Most people recognize the queens of comedy as Ball, Rivers, and modern Fey/Poehler types — but there’s a certain throne in my heart reserved for the woman whose jokes raised my wit — Bynes.
We need to talk about Amanda Bynes. Amanda Bynes was an early 2000s queen, the nonsensical teen on my TV with all that, and my first introduction to women in sketch comedy.
The lengths of which she entertained a generation are enormously spread. I dreamt of being as funny as her, being as cool as her, being able to pull off a midriff like her.
Everyday when I got home from school I would grab a granola bar, plop myself down on the ugly dark green carpet in my childhood bedroom and glue my eyes to the low-def glowing television screen that sang, “AMANDA-AMANDA-AMANDA-AMANDA-AMANDA-AMANDA-AMANDA-AMANDA SHOWWWWWWWWWWWWW!”
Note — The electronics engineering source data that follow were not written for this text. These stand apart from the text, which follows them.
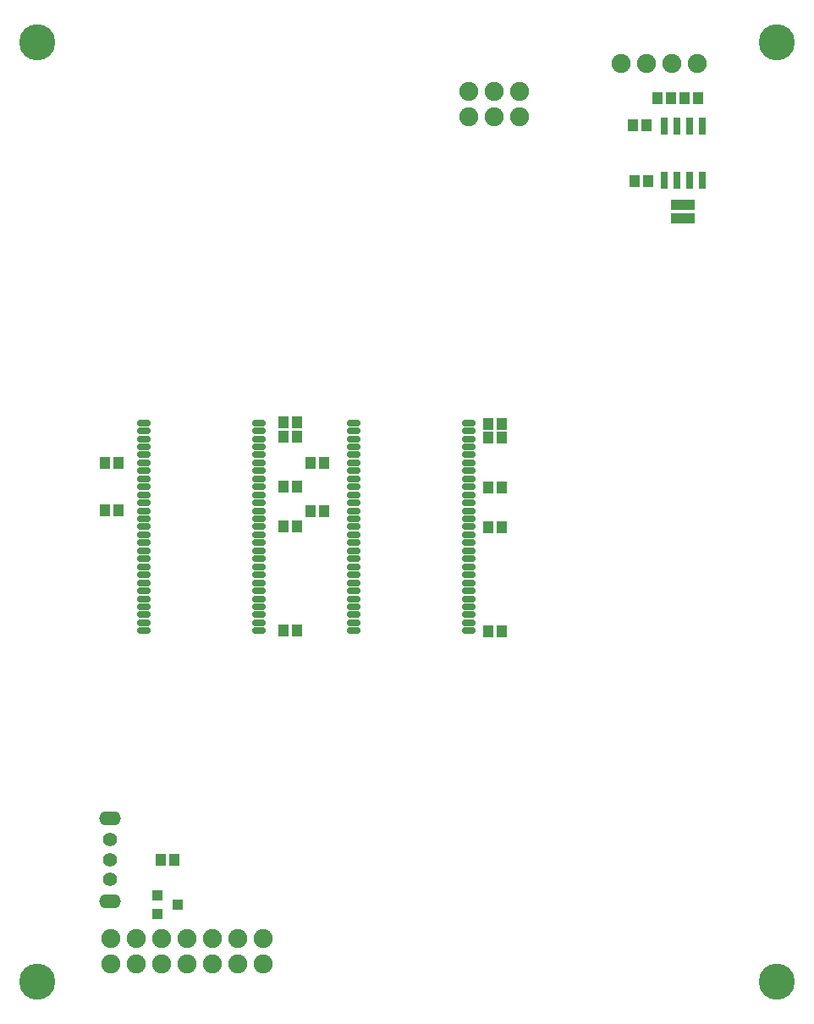
<source format=gbs>
G04*
G04 #@! TF.GenerationSoftware,Altium Limited,Altium Designer,22.4.2 (48)*
G04*
G04 Layer_Color=16711935*
%FSLAX44Y44*%
%MOMM*%
G71*
G04*
G04 #@! TF.SameCoordinates,CD49FAE8-A699-4325-8C5D-96517E71F74C*
G04*
G04*
G04 #@! TF.FilePolarity,Negative*
G04*
G01*
G75*
%ADD19R,1.0532X1.1532*%
%ADD44R,1.1532X1.0532*%
%ADD49R,0.8032X1.7532*%
%ADD58C,1.9032*%
%ADD59O,2.2032X1.4032*%
%ADD60C,1.4032*%
%ADD61C,3.6032*%
%ADD106R,1.1032X1.0032*%
%ADD107O,1.4032X0.7532*%
D19*
X4268250Y2381250D02*
D03*
X4281750D02*
D03*
X4268250Y2367250D02*
D03*
X4281750D02*
D03*
X4145250Y1944000D02*
D03*
X4158750D02*
D03*
X4669250Y2706000D02*
D03*
X4682750D02*
D03*
X4642250D02*
D03*
X4655750D02*
D03*
X4619250Y2623000D02*
D03*
X4632750D02*
D03*
X4618250Y2679000D02*
D03*
X4631750D02*
D03*
X4295250Y2341000D02*
D03*
X4308750D02*
D03*
X4295250Y2293000D02*
D03*
X4308750D02*
D03*
X4089250Y2293250D02*
D03*
X4102750D02*
D03*
X4486750Y2276250D02*
D03*
X4473250D02*
D03*
X4486750Y2172250D02*
D03*
X4473250D02*
D03*
X4486750Y2380250D02*
D03*
X4473250D02*
D03*
X4486750Y2366250D02*
D03*
X4473250D02*
D03*
X4089250Y2341250D02*
D03*
X4102750D02*
D03*
X4486750Y2316250D02*
D03*
X4473250D02*
D03*
X4281750Y2173250D02*
D03*
X4268250D02*
D03*
X4281750Y2277250D02*
D03*
X4268250D02*
D03*
X4281750Y2317250D02*
D03*
X4268250D02*
D03*
D44*
X4662000Y2598750D02*
D03*
Y2585250D02*
D03*
X4674000Y2598750D02*
D03*
Y2585250D02*
D03*
D49*
X4687050Y2624000D02*
D03*
X4674350D02*
D03*
X4661650D02*
D03*
X4648950D02*
D03*
X4687050Y2678000D02*
D03*
X4674350D02*
D03*
X4661650D02*
D03*
X4648950D02*
D03*
D58*
X4605700Y2740750D02*
D03*
X4631100D02*
D03*
X4656500D02*
D03*
X4681900D02*
D03*
X4121200Y1864700D02*
D03*
Y1839300D02*
D03*
X4146600Y1864700D02*
D03*
Y1839300D02*
D03*
X4172000Y1864700D02*
D03*
Y1839300D02*
D03*
X4248200D02*
D03*
Y1864700D02*
D03*
X4222800Y1839300D02*
D03*
Y1864700D02*
D03*
X4197400Y1839300D02*
D03*
Y1864700D02*
D03*
X4095800D02*
D03*
Y1839300D02*
D03*
X4504650Y2687300D02*
D03*
Y2712700D02*
D03*
X4479250Y2687300D02*
D03*
Y2712700D02*
D03*
X4453850Y2687300D02*
D03*
Y2712700D02*
D03*
D59*
X4095000Y1902500D02*
D03*
Y1985500D02*
D03*
D60*
Y1964000D02*
D03*
Y1924000D02*
D03*
Y1944000D02*
D03*
D61*
X4762000Y2762000D02*
D03*
X4022000D02*
D03*
X4022000Y1822000D02*
D03*
X4762000D02*
D03*
D106*
X4162000Y1899000D02*
D03*
X4142000Y1908500D02*
D03*
Y1889500D02*
D03*
D107*
X4453500Y2381000D02*
D03*
Y2373000D02*
D03*
Y2365000D02*
D03*
Y2357000D02*
D03*
Y2349000D02*
D03*
Y2341000D02*
D03*
Y2333000D02*
D03*
Y2325000D02*
D03*
Y2317000D02*
D03*
Y2309000D02*
D03*
Y2301000D02*
D03*
Y2293000D02*
D03*
Y2285000D02*
D03*
Y2277000D02*
D03*
Y2269000D02*
D03*
Y2261000D02*
D03*
Y2253000D02*
D03*
Y2245000D02*
D03*
Y2237000D02*
D03*
Y2229000D02*
D03*
Y2221000D02*
D03*
Y2213000D02*
D03*
Y2205000D02*
D03*
Y2197000D02*
D03*
Y2189000D02*
D03*
Y2181000D02*
D03*
Y2173000D02*
D03*
X4338500Y2381000D02*
D03*
Y2373000D02*
D03*
Y2365000D02*
D03*
Y2357000D02*
D03*
Y2349000D02*
D03*
Y2341000D02*
D03*
Y2333000D02*
D03*
Y2325000D02*
D03*
Y2317000D02*
D03*
Y2309000D02*
D03*
Y2301000D02*
D03*
Y2293000D02*
D03*
Y2285000D02*
D03*
Y2277000D02*
D03*
Y2269000D02*
D03*
Y2261000D02*
D03*
Y2253000D02*
D03*
Y2245000D02*
D03*
Y2237000D02*
D03*
Y2229000D02*
D03*
Y2221000D02*
D03*
Y2213000D02*
D03*
Y2205000D02*
D03*
Y2197000D02*
D03*
Y2189000D02*
D03*
Y2181000D02*
D03*
Y2173000D02*
D03*
X4243500Y2381000D02*
D03*
Y2373000D02*
D03*
Y2365000D02*
D03*
Y2357000D02*
D03*
Y2349000D02*
D03*
Y2341000D02*
D03*
Y2333000D02*
D03*
Y2325000D02*
D03*
Y2317000D02*
D03*
Y2309000D02*
D03*
Y2301000D02*
D03*
Y2293000D02*
D03*
Y2285000D02*
D03*
Y2277000D02*
D03*
Y2269000D02*
D03*
Y2261000D02*
D03*
Y2253000D02*
D03*
Y2245000D02*
D03*
Y2237000D02*
D03*
Y2229000D02*
D03*
Y2221000D02*
D03*
Y2213000D02*
D03*
Y2205000D02*
D03*
Y2197000D02*
D03*
Y2189000D02*
D03*
Y2181000D02*
D03*
Y2173000D02*
D03*
X4128500Y2381000D02*
D03*
Y2373000D02*
D03*
Y2365000D02*
D03*
Y2357000D02*
D03*
Y2349000D02*
D03*
Y2341000D02*
D03*
Y2333000D02*
D03*
Y2325000D02*
D03*
Y2317000D02*
D03*
Y2309000D02*
D03*
Y2301000D02*
D03*
Y2293000D02*
D03*
Y2285000D02*
D03*
Y2277000D02*
D03*
Y2269000D02*
D03*
Y2261000D02*
D03*
Y2253000D02*
D03*
Y2245000D02*
D03*
Y2237000D02*
D03*
Y2229000D02*
D03*
Y2221000D02*
D03*
Y2213000D02*
D03*
Y2205000D02*
D03*
Y2197000D02*
D03*
Y2189000D02*
D03*
Y2181000D02*
D03*
Y2173000D02*
D03*
M02*

</source>
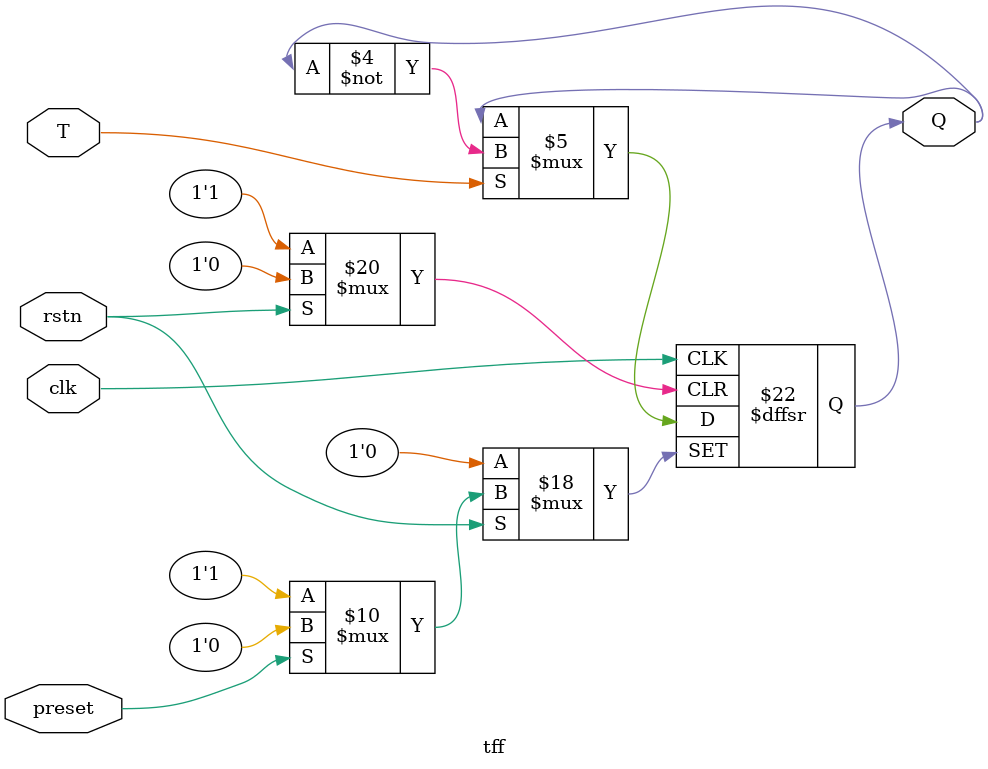
<source format=v>
module tff(
    input T, 
    input rstn, preset, clk,
    output reg Q
    );

    always @(posedge clk or negedge rstn or negedge preset) begin
        if (!rstn) begin
            Q <= 0;
        end
        else if (!preset) begin
            Q <= 1;
        end
        else begin
            Q <= (T ? ~Q : Q);
        end
    end

endmodule
</source>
In recent years, the media has done her real dirty. The Hollywood Reporter declared the end of her career. People Magazine chronicled her “fall from grace” in just 5 pictures. They also wrote that she is “impossible to help” at this point. In grocery store mags she’s the “hot mess” and “Lohan 2.0.” Harvey Leven and Perez Hilton pretend to be nice now with reports like “Amanda Bynes Is RECOVERING and we’re so proud!” when the truth of the matter is that they were on the frontlines of a spiral for years exploiting addiction, abuse, and sensationalizing mental illness for profit. Frankly, it’s disgusting how profitable tragedy has become to these sick f*cks.
As I type this I feel similarly to how Chris Crocker felt defending Britney.
Yesterday was Amanda Bynes’ 31st birthday and I want to celebrate her and all she has done to shape my young mind. Her plethora of characters still make me laugh and her wit never falters. Millennials truly do need to celebrate what she has done for us.
She was Ashley, a rude tiny-person with a help hotline in All That.
She was Judge Trudy, a no-nonsense nonsense judge who called in the dancing lobsters in The Amanda Show.
She worked at Blockblister, an off brand Blockbuster – god, how old of a sentence?
She taught us what to do when Hula girls attack.
She took us into The Girl’s Room and introduced us to Debbie, her friend who liked eggs.
She was Candy, girlfriend of Tony Pajamas, one of the Al Dente brothers. (“What’s that for?” “For being an idiot!” “Okay!”)
She marketed commercials with consumers like us in mind.
She would tell physically painful knock knock jokes during a hillbilly moment.
She introduced us to her friend Kyle. (Sorry for this one’s video quality but I HAD to include this iconic moment, you know the one).
Lastly, I saved the best for last, she gifted us with the most important melodramatic short series of all time: Moody’s Point. (I could write a whole other blog post about Moody’s Point alone – in fact, I think doing a react and recap for each episode would be pretty cool? Would anyone want to read that? Me rewatching probably my favorite parody drama series for the first time since the early 2000s? Let me know if this would interest you and I might do it?)
Basically, I owe Amanda Bynes my childhood and a large percentage of my sense of humor. In a world where women are constantly told they aren’t funny, I am glad that as a little girl I had Amanda Bynes to prove critics wrong. I continue to wish her all the happiness and laughs, just as she’s given me for all these years. We should all bow down to comedy queen Ms. Amanda Bynes.